TASK DETAILS => Gather all lines from the material that contain "cytoplasmic".

EXERCISE DATA =>
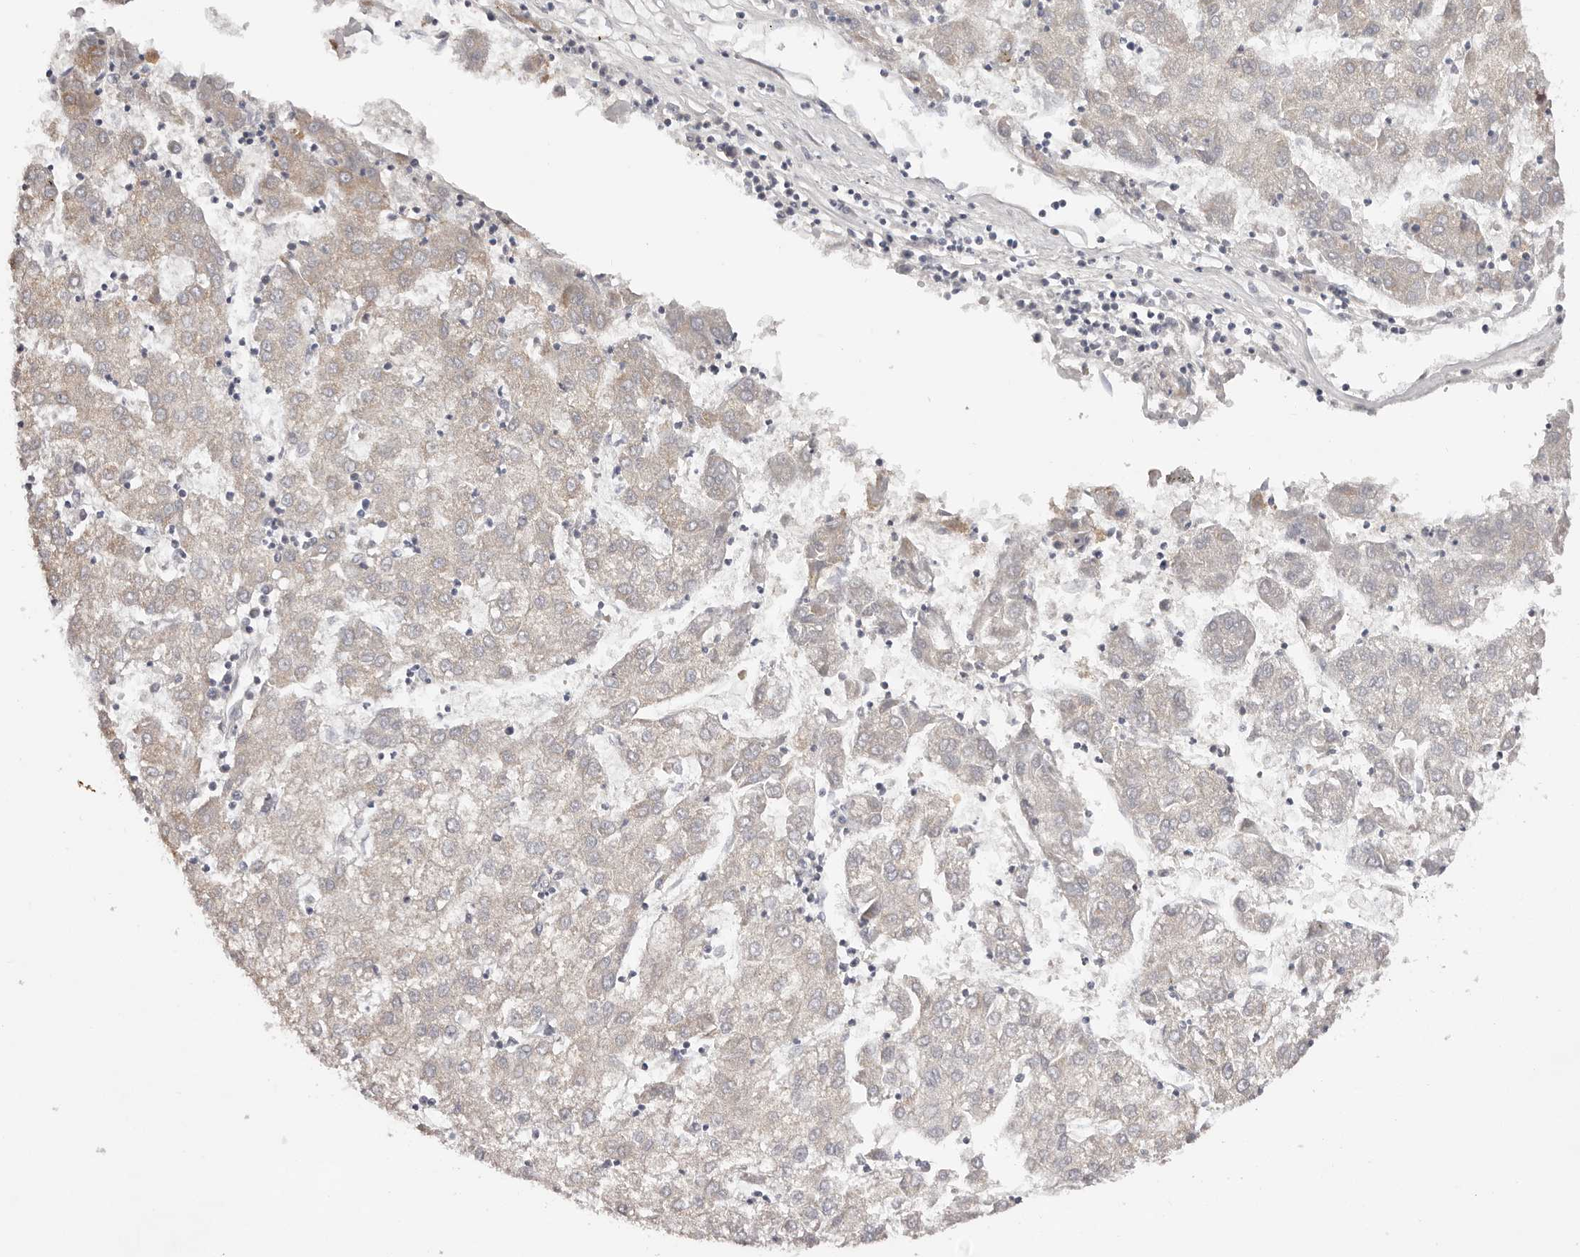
{"staining": {"intensity": "weak", "quantity": "<25%", "location": "cytoplasmic/membranous"}, "tissue": "liver cancer", "cell_type": "Tumor cells", "image_type": "cancer", "snomed": [{"axis": "morphology", "description": "Carcinoma, Hepatocellular, NOS"}, {"axis": "topography", "description": "Liver"}], "caption": "High power microscopy micrograph of an immunohistochemistry histopathology image of liver cancer (hepatocellular carcinoma), revealing no significant positivity in tumor cells. (DAB (3,3'-diaminobenzidine) immunohistochemistry (IHC) with hematoxylin counter stain).", "gene": "EGR3", "patient": {"sex": "male", "age": 72}}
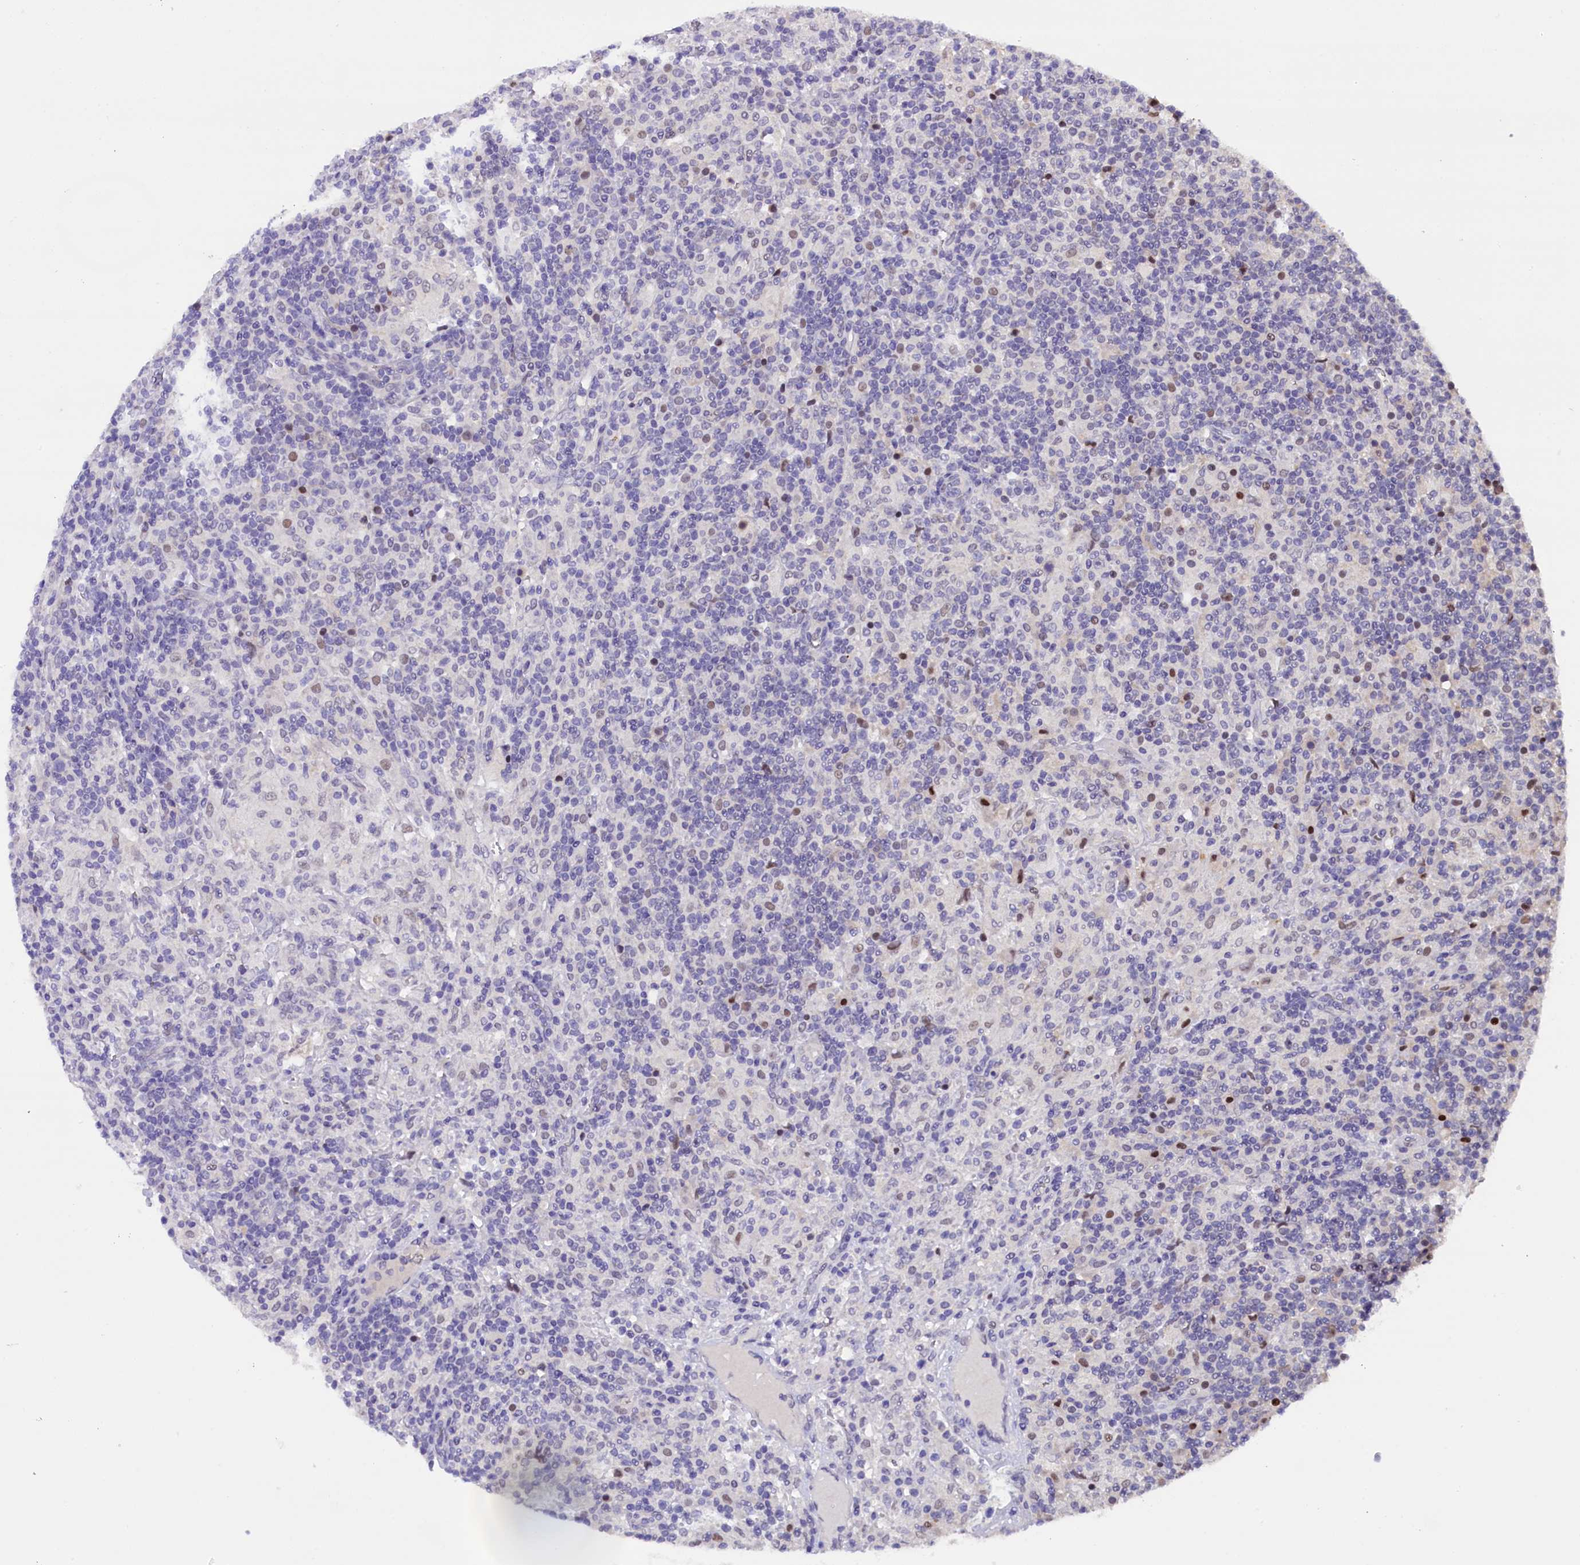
{"staining": {"intensity": "negative", "quantity": "none", "location": "none"}, "tissue": "lymphoma", "cell_type": "Tumor cells", "image_type": "cancer", "snomed": [{"axis": "morphology", "description": "Hodgkin's disease, NOS"}, {"axis": "topography", "description": "Lymph node"}], "caption": "The image demonstrates no staining of tumor cells in Hodgkin's disease. (DAB (3,3'-diaminobenzidine) IHC, high magnification).", "gene": "IQCN", "patient": {"sex": "male", "age": 70}}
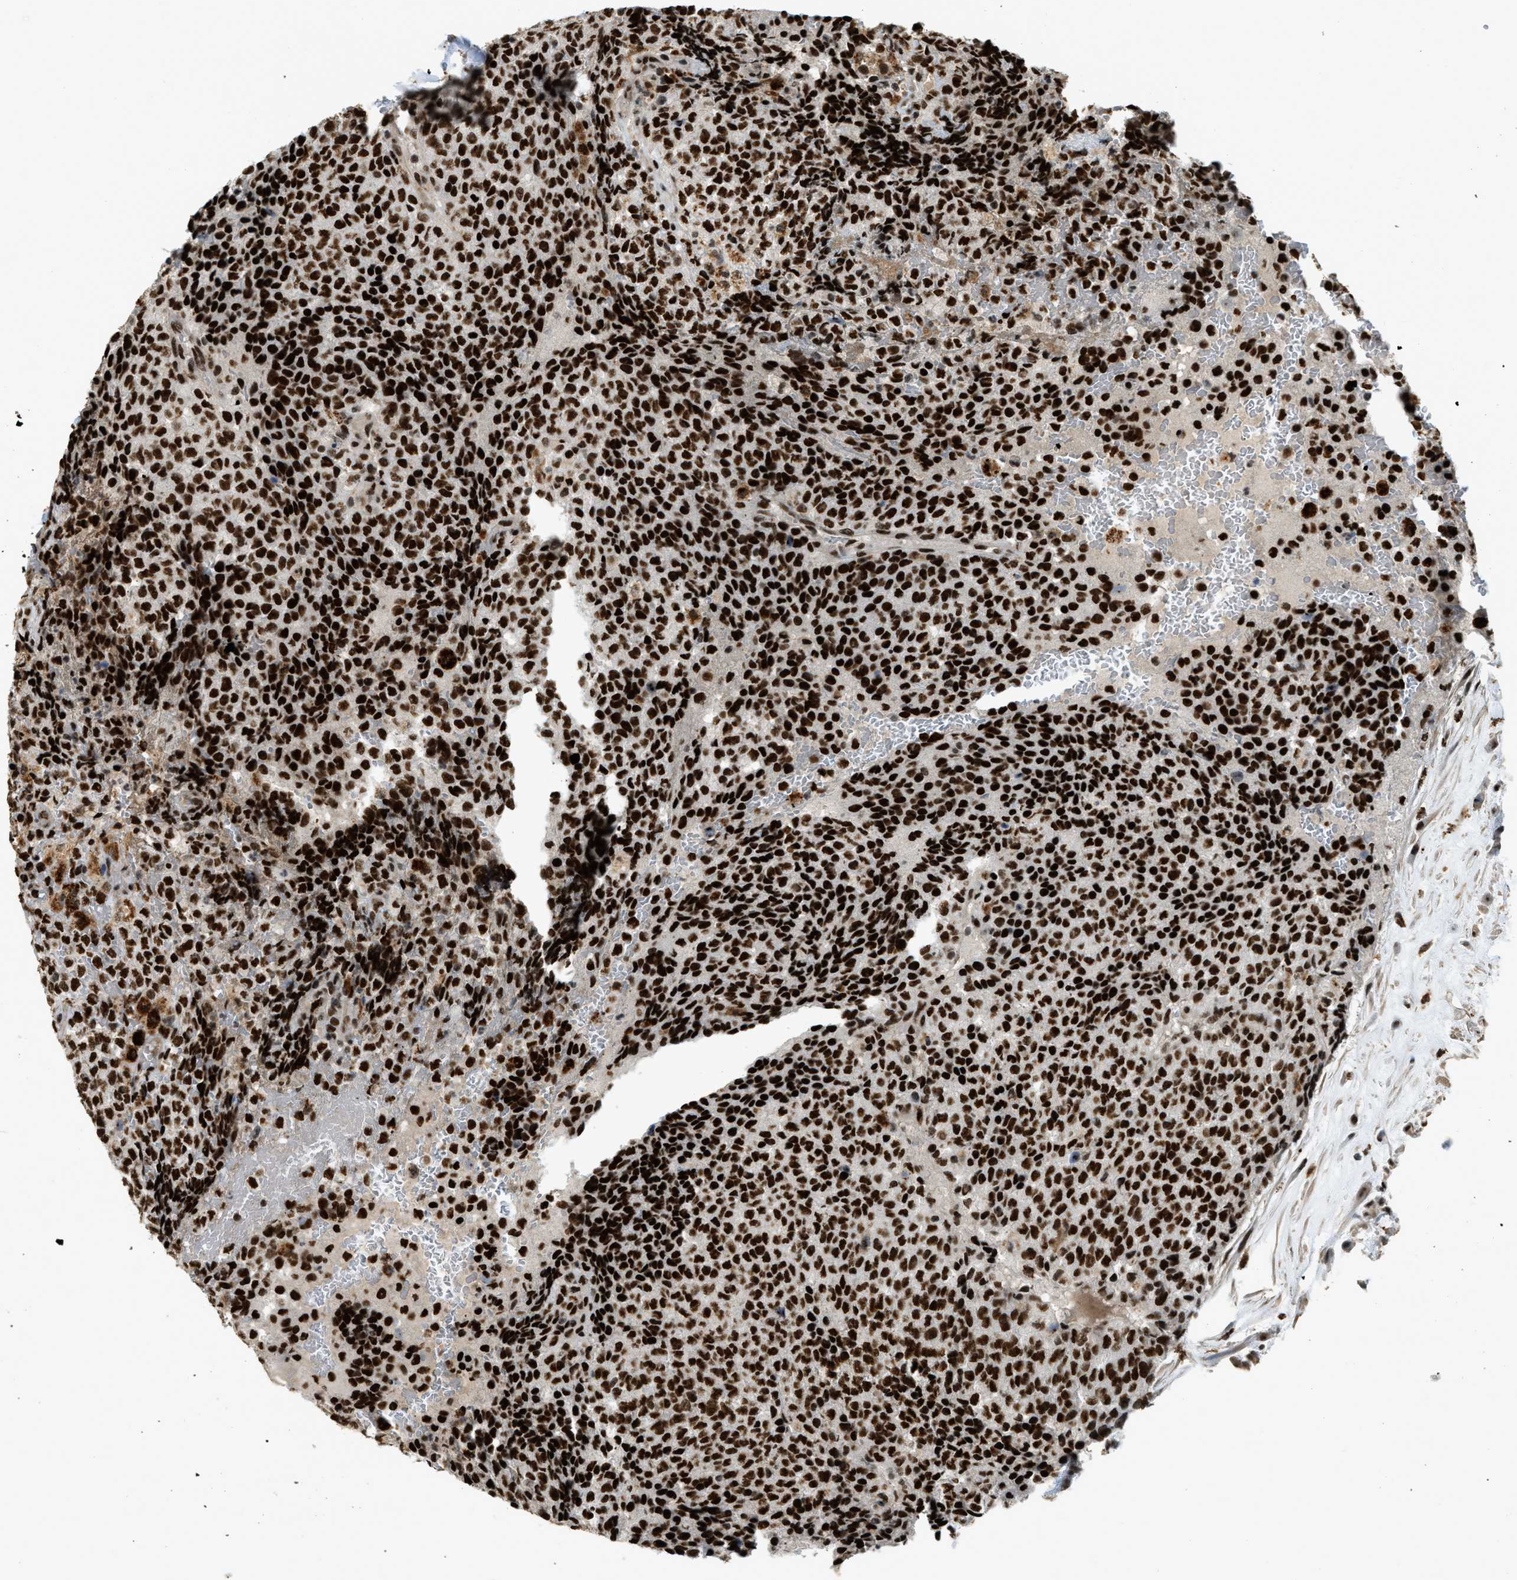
{"staining": {"intensity": "strong", "quantity": ">75%", "location": "cytoplasmic/membranous,nuclear"}, "tissue": "testis cancer", "cell_type": "Tumor cells", "image_type": "cancer", "snomed": [{"axis": "morphology", "description": "Seminoma, NOS"}, {"axis": "topography", "description": "Testis"}], "caption": "Testis cancer (seminoma) stained for a protein shows strong cytoplasmic/membranous and nuclear positivity in tumor cells. The protein is shown in brown color, while the nuclei are stained blue.", "gene": "NUMA1", "patient": {"sex": "male", "age": 59}}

EXERCISE RESULT =>
{"staining": {"intensity": "weak", "quantity": "<25%", "location": "cytoplasmic/membranous"}, "tissue": "liver cancer", "cell_type": "Tumor cells", "image_type": "cancer", "snomed": [{"axis": "morphology", "description": "Carcinoma, Hepatocellular, NOS"}, {"axis": "topography", "description": "Liver"}], "caption": "High power microscopy micrograph of an immunohistochemistry histopathology image of liver cancer (hepatocellular carcinoma), revealing no significant positivity in tumor cells. (DAB (3,3'-diaminobenzidine) immunohistochemistry (IHC) with hematoxylin counter stain).", "gene": "EGR3", "patient": {"sex": "male", "age": 72}}
{"staining": {"intensity": "strong", "quantity": ">75%", "location": "cytoplasmic/membranous,nuclear"}, "tissue": "testis cancer", "cell_type": "Tumor cells", "image_type": "cancer", "snomed": [{"axis": "morphology", "description": "Seminoma, NOS"}, {"axis": "topography", "description": "Testis"}], "caption": "Testis cancer (seminoma) stained for a protein shows strong cytoplasmic/membranous and nuclear positivity in tumor cells. The protein is shown in brown color, while the nuclei are stained blue.", "gene": "NUMA1", "patient": {"sex": "male", "age": 59}}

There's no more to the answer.